Exact numbers of rape and sexual assaults are notoriously difficult to assert due to frequent fear for victims to report it. Yet, approximately 15 million adolescent girls (aged 15 to 19) worldwide have experienced forced sex at some point in their life. Furthermore, three billion women and girls live in countries where rape within marriage is not explicitly criminalised.

One of the key challenges in the prevention and eradication of rape and sexual harassment is the issue of consent and the current lack of understanding that only yes means yes. Equally important is that the consent is offered with free will, without being induced by fraud, coercion, violence or threat of violence, and in the person’s full capacity – which is not the case, for instance, when someone is drunk.

Sexual violence and rape have also been used against women and girls as a deliberate tool in conflicts, such as the war in Bosnia and Herzegovina and Rwanda.

In Myanmar, where more than half a million Rohingya have fled the country, rape and other forms of sexual violence have been used as part of the efforts to displace populations.

In Syria, sexual violence has been used to extract information from women, and to coerce surrender from male relatives.

As in previous years, iconic buildings and monuments will be lit in orange to call for a violence-free future, including the Magistrate Court of Zimbabwe, the Bibliotheca Alexandrina in Egypt, the Parliament House of Pakistan. The Manneken Pis in Brussels, Belgium, will be dressed in orange.

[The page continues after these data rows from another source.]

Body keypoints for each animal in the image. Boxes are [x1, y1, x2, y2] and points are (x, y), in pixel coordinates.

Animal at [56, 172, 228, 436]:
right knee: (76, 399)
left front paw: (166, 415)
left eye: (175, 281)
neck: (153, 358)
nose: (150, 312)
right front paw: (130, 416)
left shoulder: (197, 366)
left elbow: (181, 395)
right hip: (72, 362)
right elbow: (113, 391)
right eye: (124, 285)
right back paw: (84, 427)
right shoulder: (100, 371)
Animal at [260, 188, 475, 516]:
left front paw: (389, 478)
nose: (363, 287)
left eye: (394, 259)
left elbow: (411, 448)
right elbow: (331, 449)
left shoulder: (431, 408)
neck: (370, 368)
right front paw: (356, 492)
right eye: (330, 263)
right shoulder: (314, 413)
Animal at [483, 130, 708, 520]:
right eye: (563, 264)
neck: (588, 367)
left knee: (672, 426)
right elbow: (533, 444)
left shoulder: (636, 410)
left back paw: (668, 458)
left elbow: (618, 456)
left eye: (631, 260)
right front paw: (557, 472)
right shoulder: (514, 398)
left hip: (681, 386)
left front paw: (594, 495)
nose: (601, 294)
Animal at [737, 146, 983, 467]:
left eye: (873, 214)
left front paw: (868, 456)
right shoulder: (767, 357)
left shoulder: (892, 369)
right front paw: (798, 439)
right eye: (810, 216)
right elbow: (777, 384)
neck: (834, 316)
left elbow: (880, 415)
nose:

This year’s commemoration comes on the heels of the first-ever grantee Convention of the UN Trust Fund, which took place in Sarajevo, Bosnia and Herzegovina, from 4-7 November 2019. At the high-level meeting, 150 participants from civil society organizations, government partners and the private sector, implementing around 100 projects around the world, came together to reflect and strategize on how to move the needle on ending violence against women, using their continuous work and experience as the foundation.

Around the world, dozens of events will also help shine a light on the need to step up efforts to end gender-based violence. For instance, murals will be painted on the streets illustrating empowered women and depicting positive gender relations in Malawi; classes on personal safety to interrupt and de-escalate violence using different tools including Aikido martial art will be organized with students of universities and high-schools in Albania; an exhibition of films created by Latin American women followed by live debates will take place in Honduras; a lightning installation featuring twelve artists will be conducted at the Seğmenler Park in Ankara (Turkey) to ‘light the dark’, and hundreds of trees will be planted in Cambodia.

Christian Aid Scotland has taken part in this global campaign since 2016, using social media to share pledges from faith leaders and activists committing themselves to work together to #endGBV.